Men & Sexual Assault.

Like female survivors of sexual assault, male survivors experience fear, anger and an overwhelming sense of loss of control over their bodies and selves. The male survivor may also feel dirty, ashamed and/or guilty. He may be very embarrassed. Male-on-male sexual assault may involve genital contact, or may be a generally sexualized, physical attack. Many believe that sexual assault of males is more under reported than sexual assault on females. Frequently, male-on-male attacks are gang-related and result in severe injury to the survivor.

However, male survivors have some concerns that female survivors do not. He may feel particularly disturbed by the fact that he was unable to protect himself from the assault. A male survivor may fear that others will discover that he has been assaulted. Remind him that whatever he did to get away was the right thing.

If the survivor is heterosexual, he may believe that the assault means that he is gay or will become gay. This fear may be generated out of the myth that consensual sex equals rape. There is every reason to believe that he'll continue to express himself sexually based on his sexual orientation prior to the assault. He may feel a strong need to withdraw entirely from sexual relations for a period of time. Some men experience an erection and/or ejaculation during the assault, but both of these responses can occur as involuntary reactions to extreme stress, and my be purely physiological. A male does not have to be sexually aroused to have an erection; he may ejaculate without having an orgasm, or he may have an involuntary orgasm.

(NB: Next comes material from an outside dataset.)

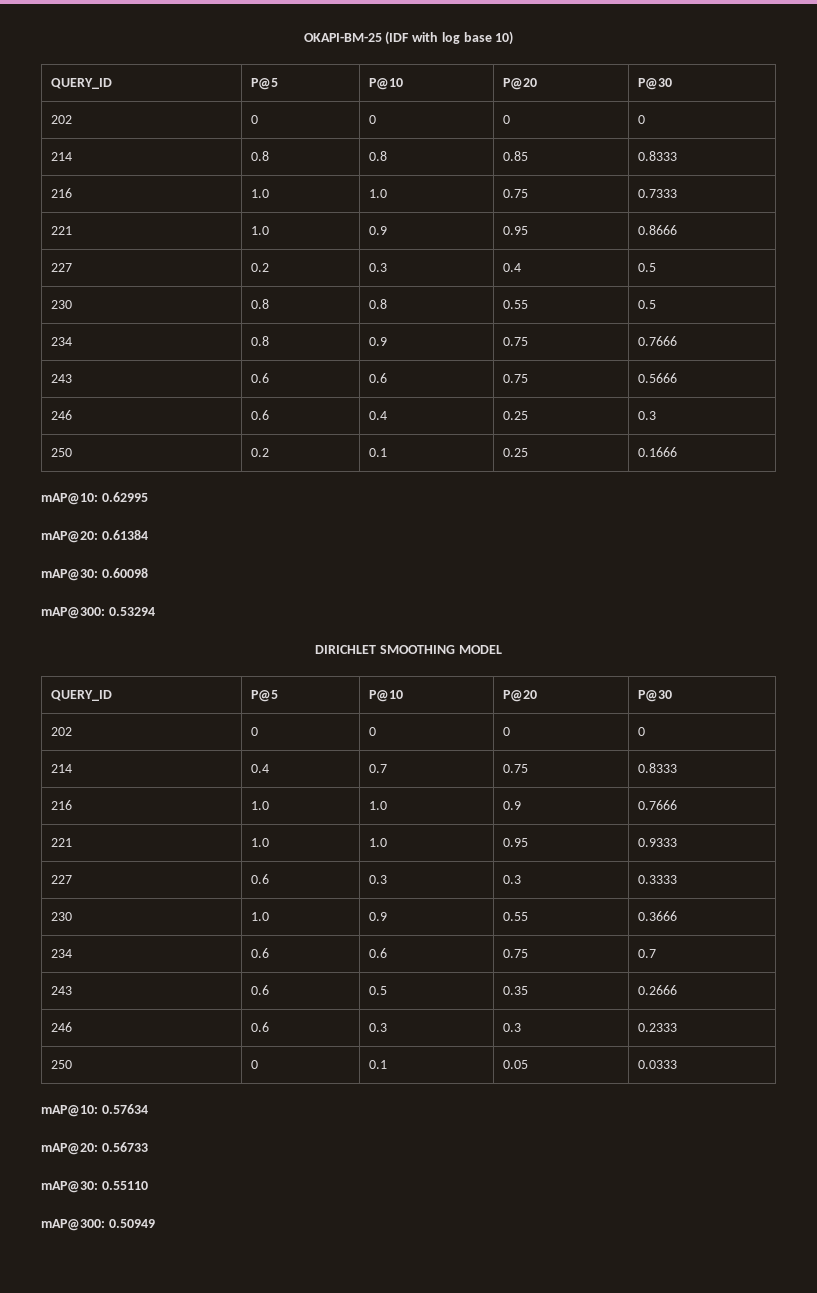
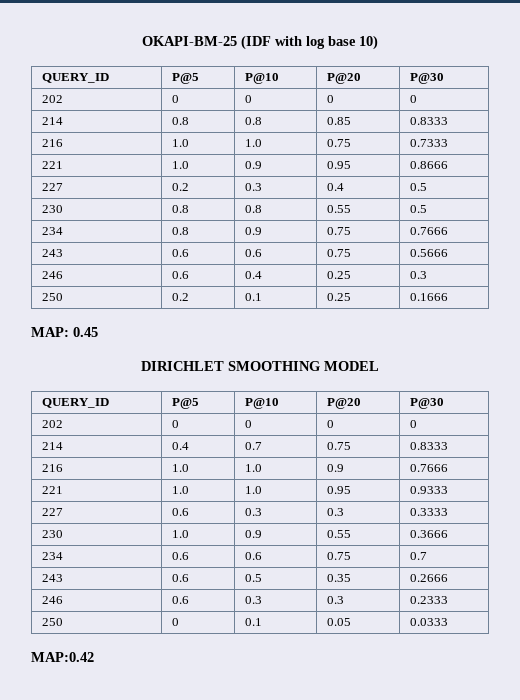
[41,492,148,505] [41,530,148,543] [41,568,148,581] [41,607,155,619] mAP@10: 0.62995 // mAP@20: 0.61384 // mAP@30: 0.60098 // mAP@300: 0.53294 -> [31,327,98,337] MAP: 0.45
[41,1104,148,1117] [41,1142,148,1155] [41,1181,148,1193] [41,1219,155,1231] mAP@10: 0.57634 // mAP@20: 0.56733 // mAP@30: 0.55110 // mAP@300: 0.50949 -> [31,652,94,662] MAP:0.42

Emphasize that the attack was one of violence, not sexuality. The medical examination may include a proctoscopic examination, as well as examination of the genitals for lacerations and other injuries. If oral penetration occurred, the doctor will probably take a throat culture for gonorrhea.

Homosexuals, bisexuals or gay-identified people are often targets for sexual assault. They suffer from many of the same types of trauma as heterosexual men with a few important differences. He may feel that because of his non-traditional life-style, he is to blame for the assault. He may withdraw from consensual sexual activity because it may cause him to experience flashbacks to the assault. Masturbation may also bring on flashbacks. Gay individuals may be treated with suspicion and disrespect, and may fear insensitive treatment from hospital and legal personnel. As with all survivors, be certain to stress that he is in no way responsible for the violence perpetrated against him.